Here’s how the vehicle was found, according to a Farmington Hills police and firefighters report, as relayed to The Detroit Free Press:
Engineers took the mule out for a test drive on public roads a little after midnight on Jan. 13. By 12:29 a.m., Farmington Hills police and firefighters were sent to 12 Mile near Copper Creek Lane, where the vehicle was engulfed in flames, the grass around it was aflame and tree branches burned above it, the report said.
“The vehicle was electric and magnesium was noted from water reaction below the rear seats in the passenger compartment,” the report stated. “Hood was completely melted upon arrival and doors were open.”
The wind chill that night made it feel like 22 degrees as the three Lordstown Motors engineers stood nearby. They told fire officials they had been test driving the vehicle when it began to have mechanical issues. The driver pulled to the side of the road, “he then noticed the vehicle was on fire,” the report said.
The engineers had made it only a mile-and-a-third from Lordstown Motors Research and Development Center in Farmington Hills, where they work alongside some 130 others.
Interestingly, the deputy chief for the Farmington Hills Fire Department, Jason Olszewski, told the Freep that the origin of the fire was in the “engine area, running gear, wheel area,” presumably up in the truck’s front trunk. It’s just funny to think of an electric vehicle having an engine area. It’s safe to say that we still have a long way to go to get our nation’s fire departments up to speed with electric vehicles.
A Lordstown spokesperson told the paper that the nature of the prototype’s hand-assembly construction is what must have caused the fire. A forensic investigation will be needed to determine exactly what caused it, but with most of the truck having burned away, it’ll be tough to point to an exact cause.

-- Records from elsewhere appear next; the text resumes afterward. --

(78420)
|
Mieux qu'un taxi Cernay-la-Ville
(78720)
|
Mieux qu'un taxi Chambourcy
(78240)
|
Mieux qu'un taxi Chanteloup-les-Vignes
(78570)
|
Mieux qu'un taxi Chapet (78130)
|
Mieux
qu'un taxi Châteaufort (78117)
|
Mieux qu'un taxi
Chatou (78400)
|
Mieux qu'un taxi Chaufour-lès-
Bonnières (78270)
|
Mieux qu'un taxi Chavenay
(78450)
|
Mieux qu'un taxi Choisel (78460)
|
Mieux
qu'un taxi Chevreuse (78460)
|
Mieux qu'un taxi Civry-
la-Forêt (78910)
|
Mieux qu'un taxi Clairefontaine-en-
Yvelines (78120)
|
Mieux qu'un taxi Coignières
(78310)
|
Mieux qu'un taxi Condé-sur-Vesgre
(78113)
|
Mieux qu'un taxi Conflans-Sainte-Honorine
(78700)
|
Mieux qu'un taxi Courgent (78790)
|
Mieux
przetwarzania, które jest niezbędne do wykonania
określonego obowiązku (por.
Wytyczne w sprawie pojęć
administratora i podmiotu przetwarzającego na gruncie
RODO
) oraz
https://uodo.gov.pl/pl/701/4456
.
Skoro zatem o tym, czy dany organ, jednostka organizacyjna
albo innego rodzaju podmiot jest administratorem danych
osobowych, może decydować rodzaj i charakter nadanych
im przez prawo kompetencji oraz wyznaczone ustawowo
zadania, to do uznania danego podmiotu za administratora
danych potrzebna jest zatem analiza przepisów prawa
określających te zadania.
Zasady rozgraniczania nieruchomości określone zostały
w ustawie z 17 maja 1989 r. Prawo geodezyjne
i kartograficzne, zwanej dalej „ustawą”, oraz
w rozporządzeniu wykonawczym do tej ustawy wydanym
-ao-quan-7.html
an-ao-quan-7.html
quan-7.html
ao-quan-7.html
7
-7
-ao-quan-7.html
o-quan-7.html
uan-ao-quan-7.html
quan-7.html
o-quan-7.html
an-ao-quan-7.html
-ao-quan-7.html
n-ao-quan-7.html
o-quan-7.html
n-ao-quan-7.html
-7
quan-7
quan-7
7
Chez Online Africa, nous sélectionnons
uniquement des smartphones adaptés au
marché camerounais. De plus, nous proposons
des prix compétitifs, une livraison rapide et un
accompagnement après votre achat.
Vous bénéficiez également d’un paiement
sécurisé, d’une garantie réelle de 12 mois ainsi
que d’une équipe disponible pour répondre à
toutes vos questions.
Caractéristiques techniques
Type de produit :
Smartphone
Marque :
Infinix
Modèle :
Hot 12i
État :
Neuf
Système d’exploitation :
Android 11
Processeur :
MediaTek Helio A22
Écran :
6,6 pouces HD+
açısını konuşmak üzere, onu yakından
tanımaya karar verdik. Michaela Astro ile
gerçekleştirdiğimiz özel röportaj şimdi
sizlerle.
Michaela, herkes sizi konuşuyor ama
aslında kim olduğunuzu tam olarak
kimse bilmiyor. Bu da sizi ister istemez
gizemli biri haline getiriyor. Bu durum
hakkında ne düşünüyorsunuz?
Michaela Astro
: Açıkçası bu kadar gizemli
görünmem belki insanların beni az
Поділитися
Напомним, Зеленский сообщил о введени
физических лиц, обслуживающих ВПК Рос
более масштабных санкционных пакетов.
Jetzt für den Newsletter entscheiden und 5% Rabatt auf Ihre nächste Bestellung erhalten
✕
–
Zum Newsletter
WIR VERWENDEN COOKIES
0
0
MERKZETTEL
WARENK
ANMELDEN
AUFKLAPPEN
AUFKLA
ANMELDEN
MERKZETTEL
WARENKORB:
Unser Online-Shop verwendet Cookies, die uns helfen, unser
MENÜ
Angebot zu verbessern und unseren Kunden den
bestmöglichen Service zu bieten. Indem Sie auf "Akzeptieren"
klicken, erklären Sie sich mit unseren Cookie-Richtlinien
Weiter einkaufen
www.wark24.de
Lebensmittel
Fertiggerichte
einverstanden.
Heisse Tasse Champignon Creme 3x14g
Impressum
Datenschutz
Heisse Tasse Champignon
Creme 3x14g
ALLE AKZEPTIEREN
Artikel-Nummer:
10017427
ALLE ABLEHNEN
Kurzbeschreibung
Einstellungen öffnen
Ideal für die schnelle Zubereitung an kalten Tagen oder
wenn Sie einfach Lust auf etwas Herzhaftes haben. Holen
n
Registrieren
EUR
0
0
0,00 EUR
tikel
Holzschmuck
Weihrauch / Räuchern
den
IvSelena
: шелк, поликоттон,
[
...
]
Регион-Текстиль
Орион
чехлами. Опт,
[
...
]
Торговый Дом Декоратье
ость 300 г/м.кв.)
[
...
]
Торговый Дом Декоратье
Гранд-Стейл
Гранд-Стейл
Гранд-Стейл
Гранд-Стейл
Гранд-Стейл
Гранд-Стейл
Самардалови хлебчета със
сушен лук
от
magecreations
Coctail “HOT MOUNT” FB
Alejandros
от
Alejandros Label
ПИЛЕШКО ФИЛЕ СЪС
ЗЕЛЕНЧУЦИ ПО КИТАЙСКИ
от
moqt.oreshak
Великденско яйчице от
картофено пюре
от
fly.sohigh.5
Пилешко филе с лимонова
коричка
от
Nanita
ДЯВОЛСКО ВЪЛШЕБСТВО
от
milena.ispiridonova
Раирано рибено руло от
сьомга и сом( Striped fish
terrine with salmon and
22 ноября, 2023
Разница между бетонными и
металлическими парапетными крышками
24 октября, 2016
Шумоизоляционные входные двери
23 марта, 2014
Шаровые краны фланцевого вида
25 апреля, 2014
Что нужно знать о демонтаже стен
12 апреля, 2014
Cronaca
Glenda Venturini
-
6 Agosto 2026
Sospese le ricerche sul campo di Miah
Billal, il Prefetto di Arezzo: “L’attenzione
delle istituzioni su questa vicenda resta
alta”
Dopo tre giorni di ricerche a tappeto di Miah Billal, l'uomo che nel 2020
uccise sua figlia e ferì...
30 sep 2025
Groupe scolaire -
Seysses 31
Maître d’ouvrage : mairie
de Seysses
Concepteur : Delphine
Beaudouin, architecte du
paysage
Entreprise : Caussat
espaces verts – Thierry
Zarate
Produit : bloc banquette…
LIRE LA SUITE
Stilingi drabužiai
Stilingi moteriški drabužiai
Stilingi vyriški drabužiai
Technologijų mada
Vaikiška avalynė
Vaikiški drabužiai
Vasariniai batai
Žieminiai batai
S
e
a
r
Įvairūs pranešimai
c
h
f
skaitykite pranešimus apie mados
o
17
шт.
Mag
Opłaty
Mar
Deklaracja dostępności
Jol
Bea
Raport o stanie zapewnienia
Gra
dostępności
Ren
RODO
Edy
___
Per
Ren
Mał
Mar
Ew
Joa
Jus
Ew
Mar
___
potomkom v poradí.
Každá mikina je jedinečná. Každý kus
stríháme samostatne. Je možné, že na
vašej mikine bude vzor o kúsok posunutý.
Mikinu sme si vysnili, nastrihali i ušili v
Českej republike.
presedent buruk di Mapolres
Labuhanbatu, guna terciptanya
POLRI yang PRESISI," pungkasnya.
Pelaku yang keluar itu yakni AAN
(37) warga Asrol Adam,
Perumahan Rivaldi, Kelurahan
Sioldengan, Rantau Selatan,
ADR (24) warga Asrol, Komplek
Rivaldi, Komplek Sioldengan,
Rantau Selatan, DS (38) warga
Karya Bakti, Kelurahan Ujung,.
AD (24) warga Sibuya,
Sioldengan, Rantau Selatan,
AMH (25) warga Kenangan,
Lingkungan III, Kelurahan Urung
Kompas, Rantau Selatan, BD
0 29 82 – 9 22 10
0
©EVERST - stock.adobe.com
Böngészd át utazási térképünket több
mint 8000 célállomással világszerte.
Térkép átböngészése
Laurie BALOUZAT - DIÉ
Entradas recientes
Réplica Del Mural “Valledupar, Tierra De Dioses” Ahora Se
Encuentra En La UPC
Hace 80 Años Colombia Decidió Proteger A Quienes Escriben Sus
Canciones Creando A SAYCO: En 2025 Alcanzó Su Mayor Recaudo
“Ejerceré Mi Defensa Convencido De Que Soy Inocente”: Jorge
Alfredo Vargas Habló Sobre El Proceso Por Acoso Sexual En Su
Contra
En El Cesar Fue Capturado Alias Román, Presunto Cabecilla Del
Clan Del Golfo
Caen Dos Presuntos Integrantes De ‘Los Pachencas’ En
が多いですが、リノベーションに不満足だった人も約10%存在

The fire department released the vehicle back to Lordstown for examination.
“There was an error in the building process that caused something to lead to that fire,” Hallett said. “It wasn’t like the battery exploded, but something went wrong in the hand-build process that led to what caused the fire to start and we’re not going to comment beyond that.”
From this point on, all Lordstown products will be built on an automated assembly line, which should limit any further human errors from causing further Endurance trucks.